For at least the last two millennia, leaders have struggled to provide reliable and clean supplies of water for growing populations. The struggle continues in the U.S. and elsewhere in the world in the 21st century, only now we have a considerable body of scientific knowledge on which to base decisions. This presentation will address two questions: How do scientific and other uncertainties influence decisionmaking, and how can scientists present what they know in ways that actually help decisionmakers? One source of the difficulty in bridging the gap between scientists and decisionmakers comes from the application of still-emerging principles from hydrology and other geophysical and biological sciences to multiple and coupled complex systems. Essential observational data are often sparse or uneven in coverage and quality. Another source of difficulty is that forging lasting and scientifically sound solutions requires an understanding of a complex sociology and psychology of decisionmaking bodies, stakeholder groups, and interested publics who receive and process the scientific information intended to inform their choices.
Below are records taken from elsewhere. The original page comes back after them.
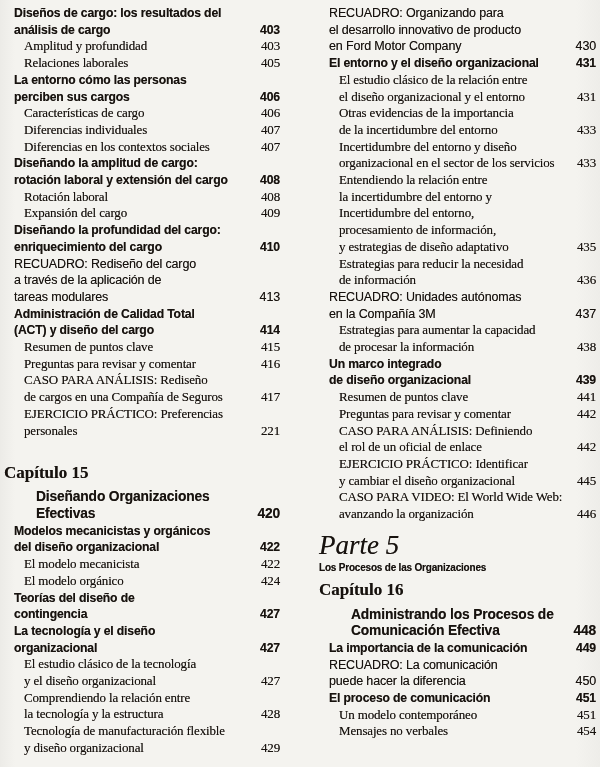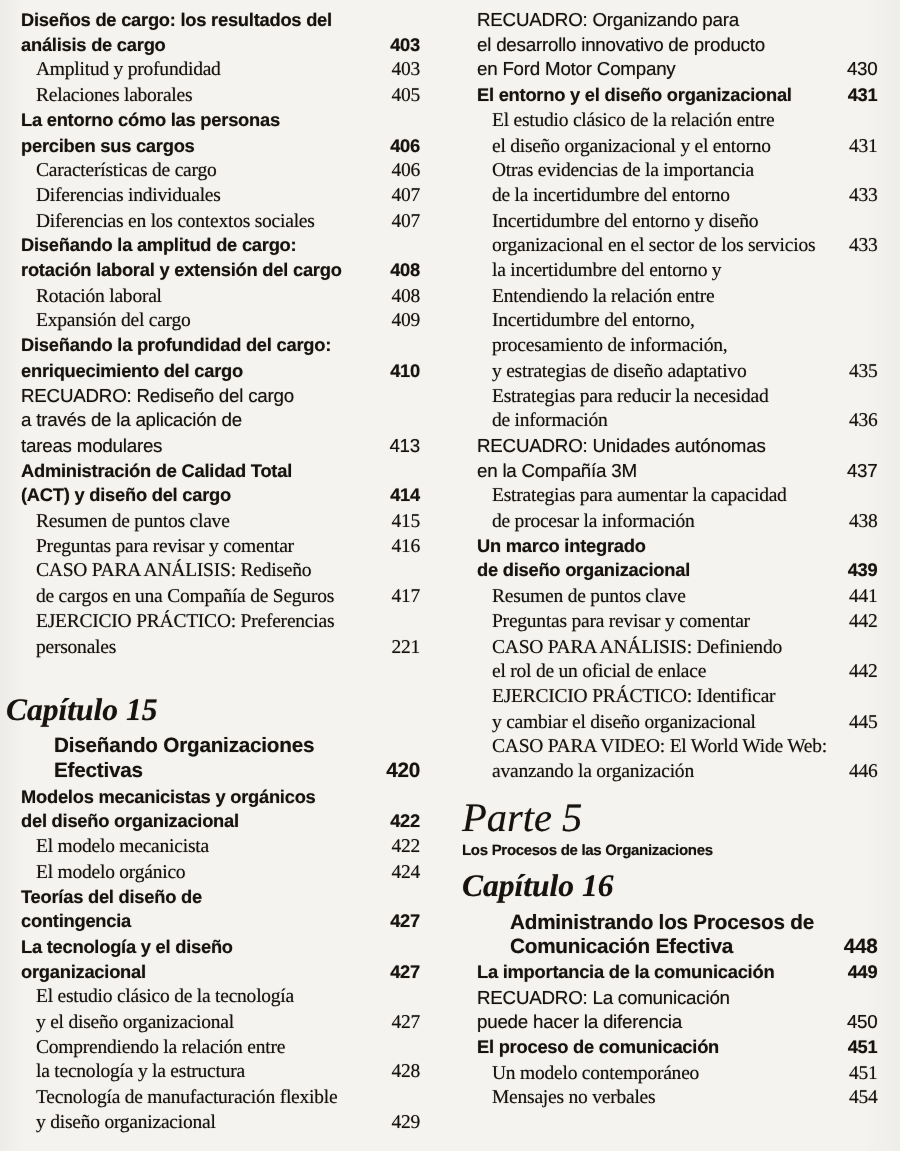"RECUADRO: Organizando para" .col-right { left: 308px -> 319px }
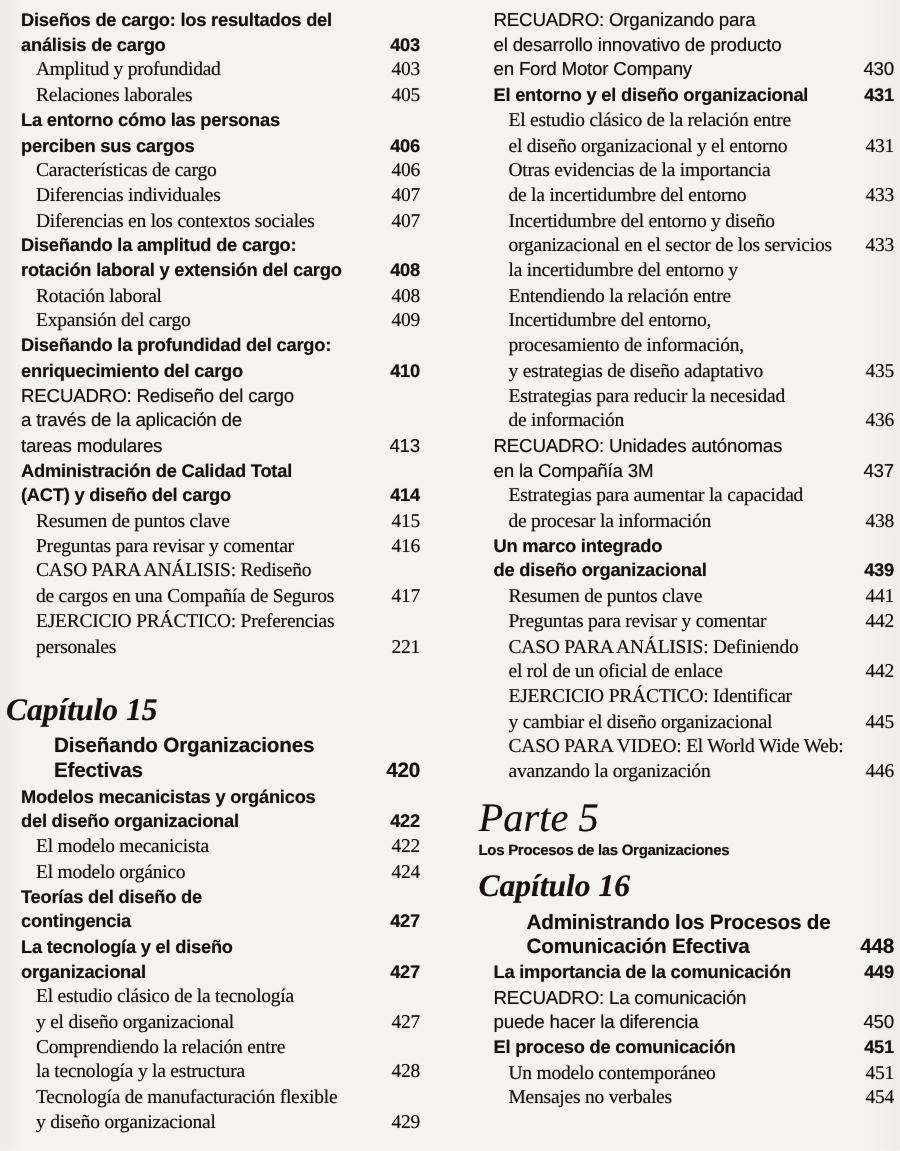"la incertidumbre del entorno y" div.line { order: before "Entendiendo la relación entre" -> after "Entendiendo la relación entre" }
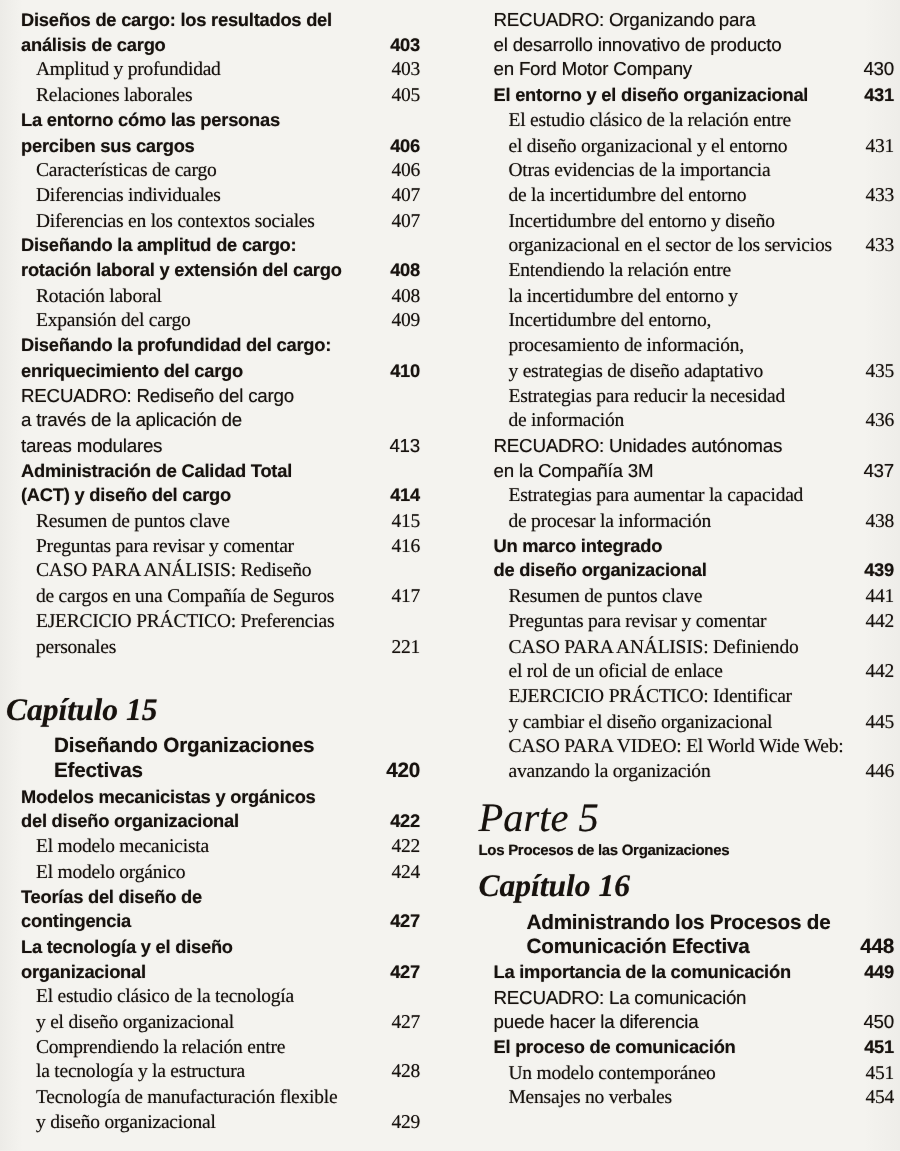"Capítulo 15" .e-chapter-label { font-size: 21px -> 17px; font-style: italic -> none }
These entities often have divergent interests in the status quo and conflicting views about uncertainty and ambiguity of scientific information. Thus, the framing and presentation of information can strongly influence the policy debate and ultimately policy choices. Under a National Science Foundation grant, colleagues and I are applying research from the interdisciplinary field of “judgement and decisionmaking” to modeling tools for robust decisionmaking as applied to long-term water resources planning in California. We are working directly with decisionmakers to understand how they perceive uncertainty, how they may pursue hedging strategies to deal with uncertainties, how they may value new information, and how much they may be willing to pay to improve confidence in their decisions.